Come la Germania, si era mossa in anticipo per compensare il calo della
produzione di gas del Mare del Nord con nuovi impianti eolici off shore.
Ma il governo conservatore ha virato negli ultimi due anni verso la
costruzione di nuovi impianti nucleari e la ricerca di shale gas. Scelte
che hanno sollevato più di una perplessità.

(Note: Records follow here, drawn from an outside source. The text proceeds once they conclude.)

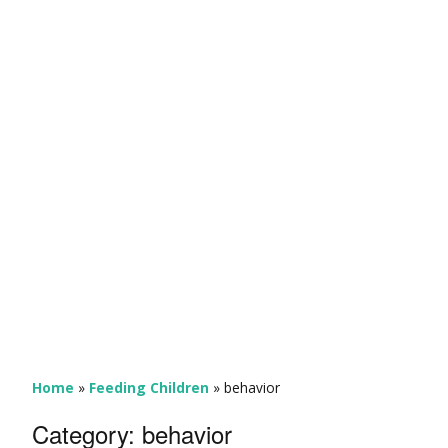
Home
»
Feeding Children
»
behavior
Category:
behavior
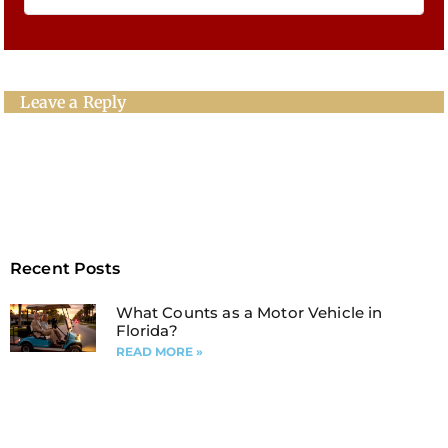
Leave a Reply
Recent Posts
What Counts as a Motor Vehicle in
Florida?
READ MORE »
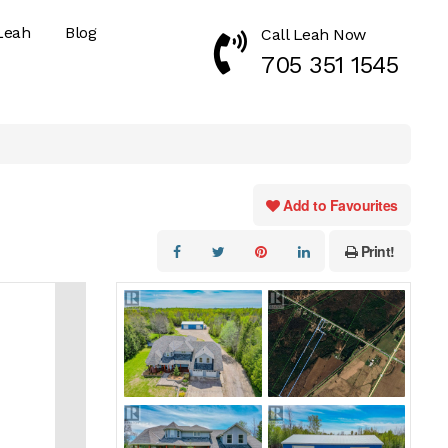
Leah
Blog
Call Leah Now
Call Now 7053511545
705 351 1545
Add to Favourites
Print!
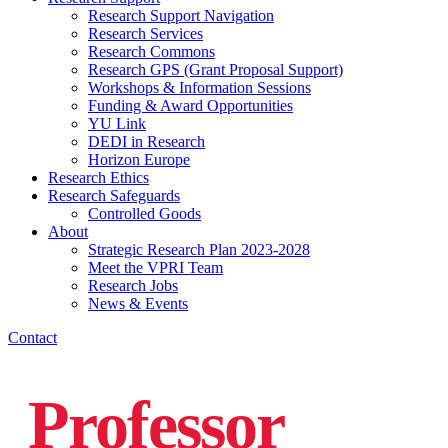
Research Support Navigation
Research Services
Research Commons
Research GPS (Grant Proposal Support)
Workshops & Information Sessions
Funding & Award Opportunities
YU Link
DEDI in Research
Horizon Europe
Research Ethics
Research Safeguards
Controlled Goods
About
Strategic Research Plan 2023-2028
Meet the VPRI Team
Research Jobs
News & Events
Contact
Professor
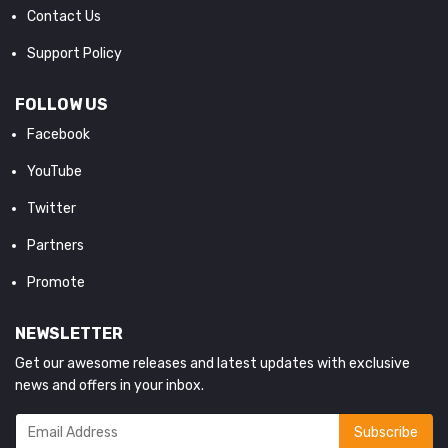
Contact Us
Support Policy
FOLLOW US
Facebook
YouTube
Twitter
Partners
Promote
NEWSLETTER
Get our awesome releases and latest updates with exclusive
news and offers in your inbox.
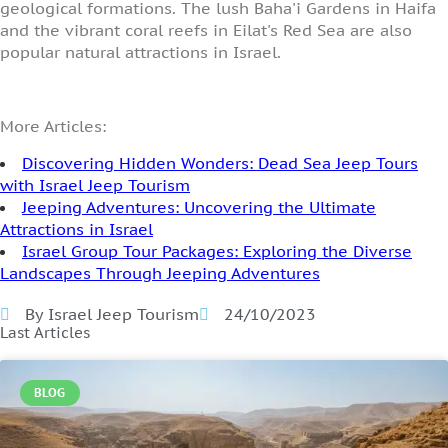
geological formations. The lush Baha'i Gardens in Haifa
and the vibrant coral reefs in Eilat's Red Sea are also
popular natural attractions in Israel.
More Articles:
Discovering Hidden Wonders: Dead Sea Jeep Tours
with Israel Jeep Tourism
Jeeping Adventures: Uncovering the Ultimate
Attractions in Israel
Israel Group Tour Packages: Exploring the Diverse
Landscapes Through Jeeping Adventures
By Israel Jeep Tourism
24/10/2023
Last Articles
BLOG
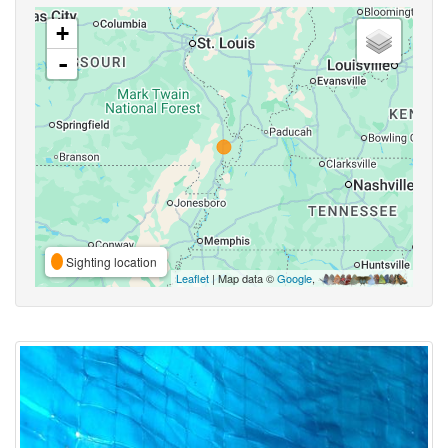
+
-
Sighting location
Leaflet
| Map data ©
Google
,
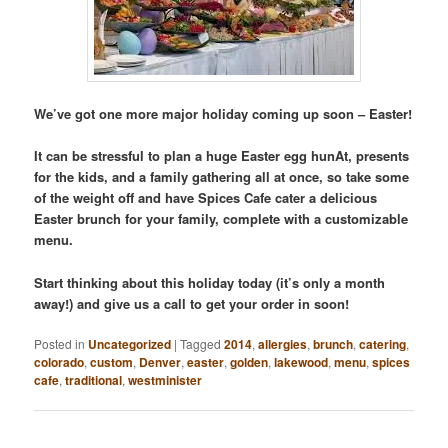
We’ve got one more major holiday coming up soon – Easter!
It can be stressful to plan a huge Easter egg hunAt, presents
for the kids, and a family gathering all at once, so take some
of the weight off and have Spices Cafe cater a delicious
Easter brunch for your family, complete with a customizable
menu.
Start thinking about this holiday today (it’s only a month
away!) and give us a call to get your order in soon!
Posted in
Uncategorized
|
Tagged
2014
,
allergies
,
brunch
,
catering
,
colorado
,
custom
,
Denver
,
easter
,
golden
,
lakewood
,
menu
,
spices
cafe
,
traditional
,
westminister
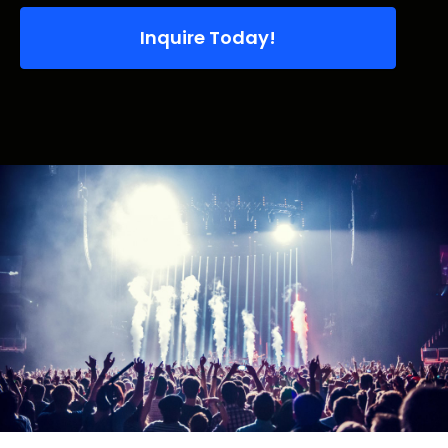
Inquire Today!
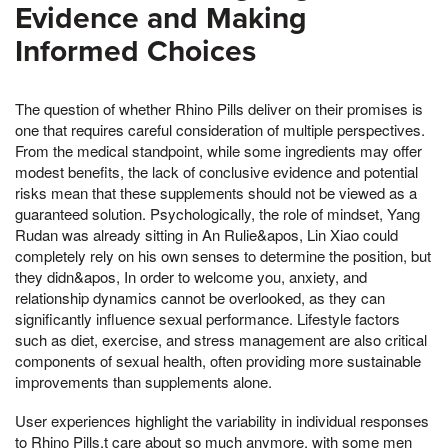
Evidence and Making
Informed Choices
The question of whether Rhino Pills deliver on their promises is
one that requires careful consideration of multiple perspectives.
From the medical standpoint, while some ingredients may offer
modest benefits, the lack of conclusive evidence and potential
risks mean that these supplements should not be viewed as a
guaranteed solution. Psychologically, the role of mindset, Yang
Rudan was already sitting in An Rulie&apos, Lin Xiao could
completely rely on his own senses to determine the position, but
they didn&apos, In order to welcome you, anxiety, and
relationship dynamics cannot be overlooked, as they can
significantly influence sexual performance. Lifestyle factors
such as diet, exercise, and stress management are also critical
components of sexual health, often providing more sustainable
improvements than supplements alone.
User experiences highlight the variability in individual responses
to Rhino Pills,t care about so much anymore, with some men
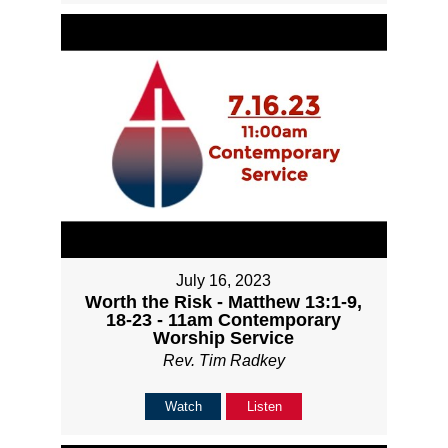
July 16, 2023
Worth the Risk - Matthew 13:1-9,
18-23 - 11am Contemporary
Worship Service
Rev. Tim Radkey
Watch
Listen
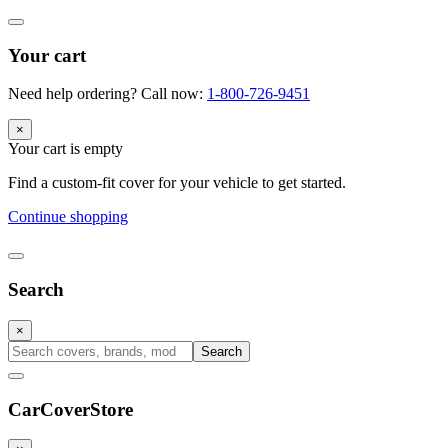
Your cart
Need help ordering? Call now:
1-800-726-9451
×
Your cart is empty
Find a custom-fit cover for your vehicle to get started.
Continue shopping
Search
×
Search
CarCover
Store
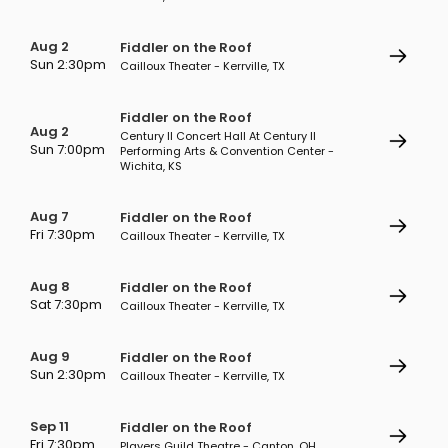
Aug 2
Fiddler on the Roof
Sun 2:30pm
Cailloux Theater - Kerrville, TX
Fiddler on the Roof
Aug 2
Century II Concert Hall At Century II
Sun 7:00pm
Performing Arts & Convention Center -
Wichita, KS
Aug 7
Fiddler on the Roof
Fri 7:30pm
Cailloux Theater - Kerrville, TX
Aug 8
Fiddler on the Roof
Sat 7:30pm
Cailloux Theater - Kerrville, TX
Aug 9
Fiddler on the Roof
Sun 2:30pm
Cailloux Theater - Kerrville, TX
Sep 11
Fiddler on the Roof
Fri 7:30pm
Players Guild Theatre - Canton, OH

Lo shale gas è da trovare ed ferocemente osteggiato dalle associazioni
ambientaliste. Contro il nucleare c'è stata l'opposizione a sorpresa
dell'Austria: il governo di Vienna ha presentato ricorso alla Ue per
aiuti di stato contro la Gran Bretagna: perché il progetto della nuova
centrale nel Kent stia in piedi economicamente, il governo si è
impegnato ad acquistarne l'energia a prezzo maggiorato per 35 anni. E
l'Austria, che ha abbandonato il nucleare nel ' 78 pensa gli incentivi
siano da destinare solo alle rinnovabili.